Source records
* * *

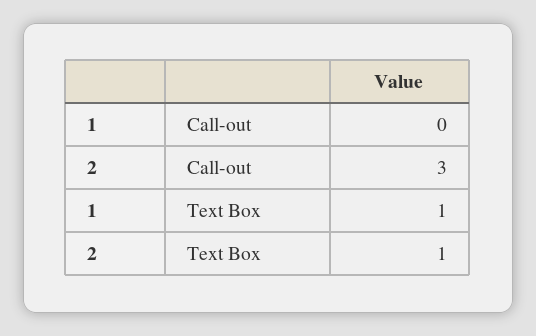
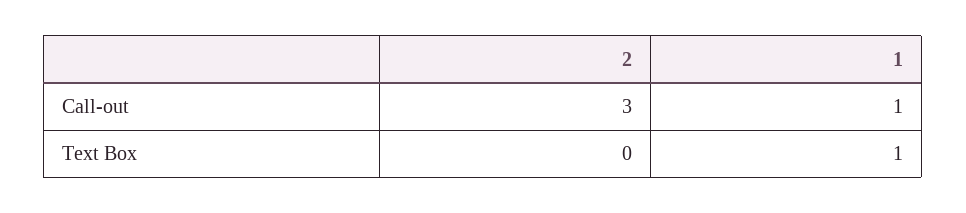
  {
    "1": {
-     "Call-out": 0,
+     "Call-out": 1,
      "Text Box": 1
    },
    "2": {
      "Call-out": 3,
-     "Text Box": 1
+     "Text Box": 0
    }
  }

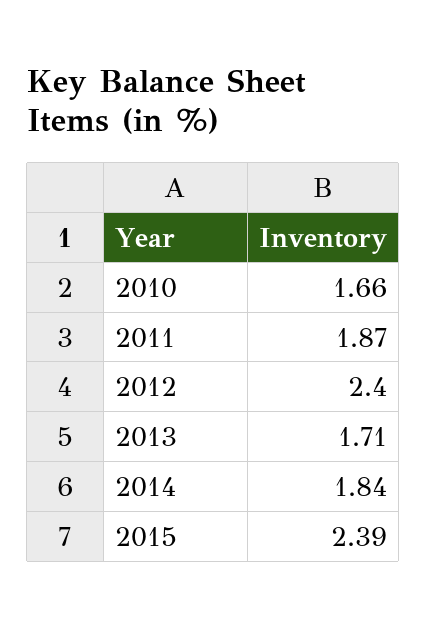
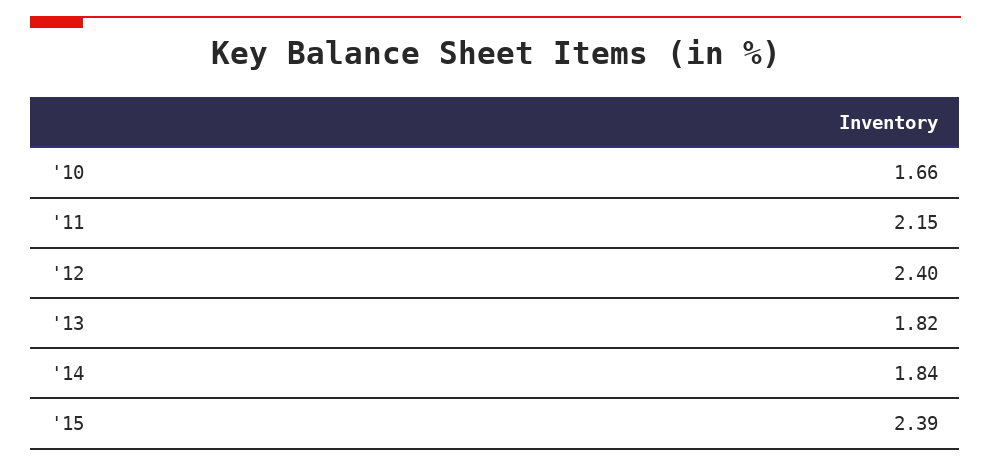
  {
    "2010": 1.66,
-   "2011": 1.87,
+   "2011": 2.15,
    "2012": 2.4,
-   "2013": 1.71,
+   "2013": 1.82,
    "2014": 1.84,
    "2015": 2.39
  }

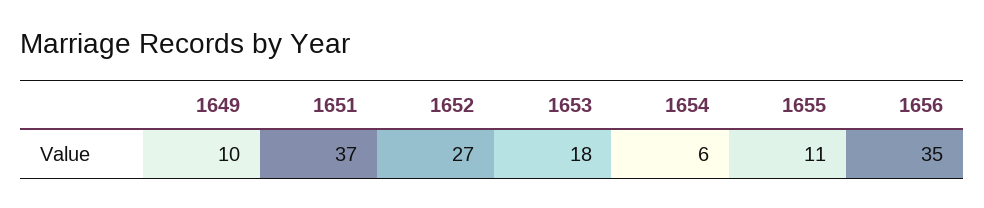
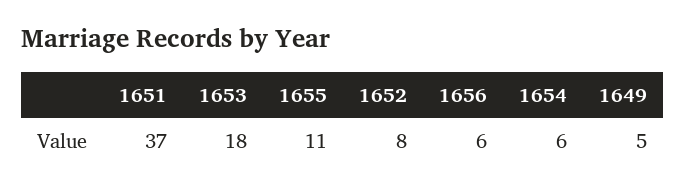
  {
-   "1649": 10,
+   "1649": 5,
    "1651": 37,
-   "1652": 27,
+   "1652": 8,
    "1653": 18,
    "1654": 6,
    "1655": 11,
-   "1656": 35
+   "1656": 6
  }

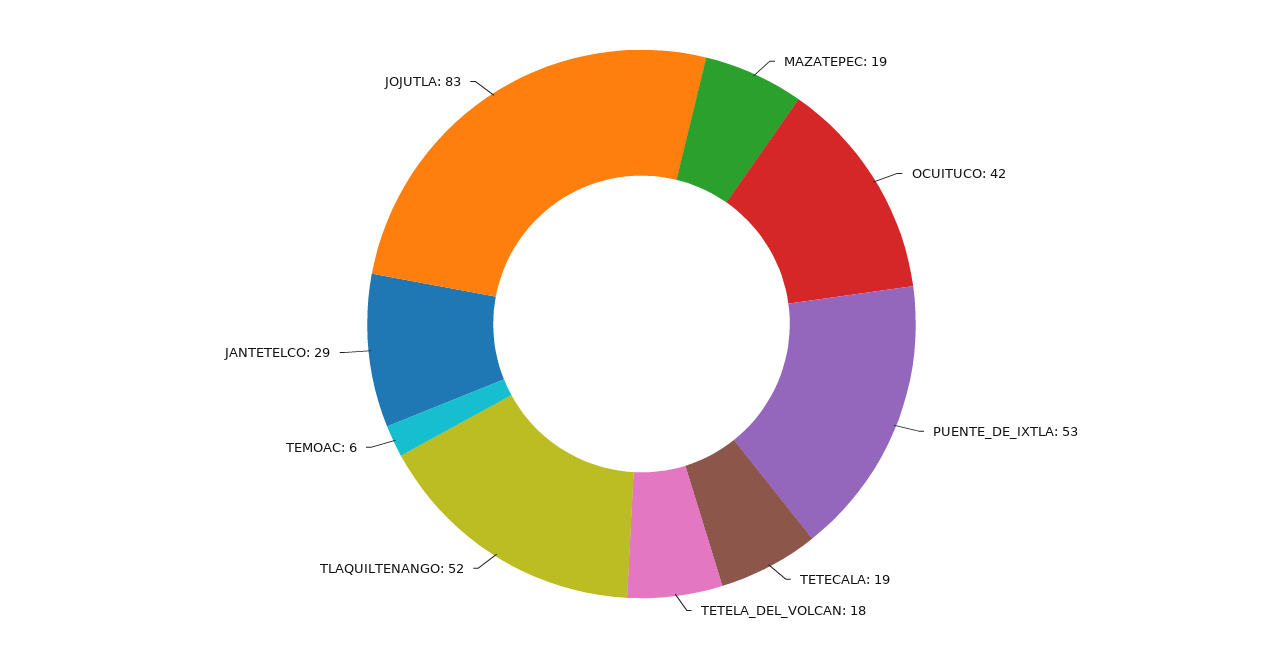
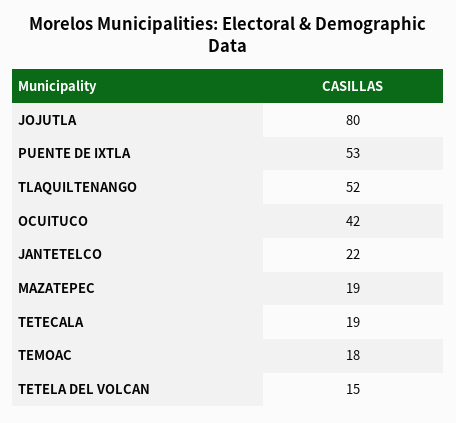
  {
    "MAZATEPEC": 19,
    "OCUITUCO": 42,
    "PUENTE_DE_IXTLA": 53,
    "TETECALA": 19,
-   "TETELA_DEL_VOLCAN": 18,
+   "TETELA_DEL_VOLCAN": 15,
    "TLAQUILTENANGO": 52,
-   "TEMOAC": 6,
+   "TEMOAC": 18,
-   "JANTETELCO": 29,
+   "JANTETELCO": 22,
-   "JOJUTLA": 83
+   "JOJUTLA": 80
  }

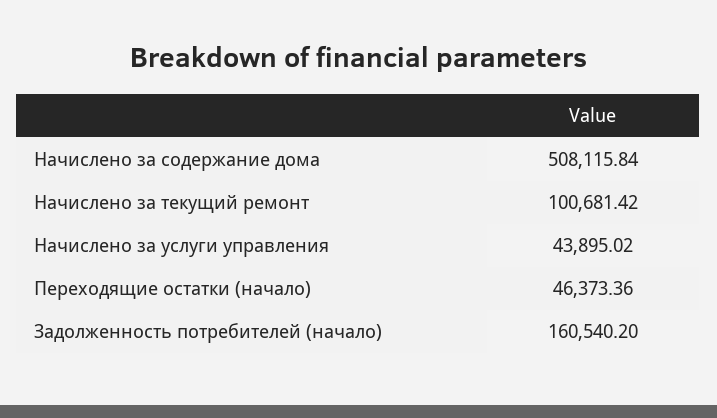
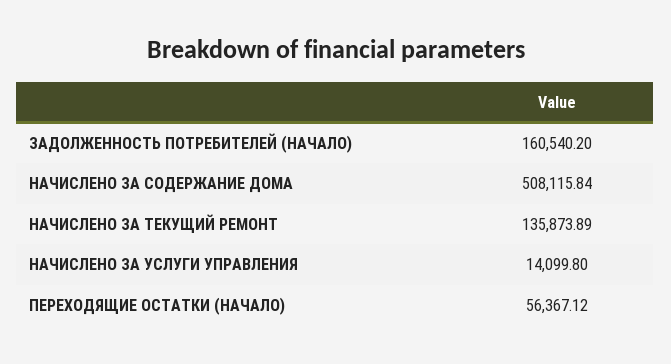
  {
    "Начислено за содержание дома": 508115.84,
-   "Начислено за текущий ремонт": 100681.42,
+   "Начислено за текущий ремонт": 135873.89,
-   "Начислено за услуги управления": 43895.02,
+   "Начислено за услуги управления": 14099.8,
-   "Переходящие остатки (начало)": 46373.36,
+   "Переходящие остатки (начало)": 56367.12,
    "Задолженность потребителей (начало)": 160540.2
  }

* * *

ABOUT THIS EXERCISE:
In the entries above, identify every line with the string "ремонт".

REPLY:
-   "Начислено за текущий ремонт": 100681.42,
+   "Начислено за текущий ремонт": 135873.89,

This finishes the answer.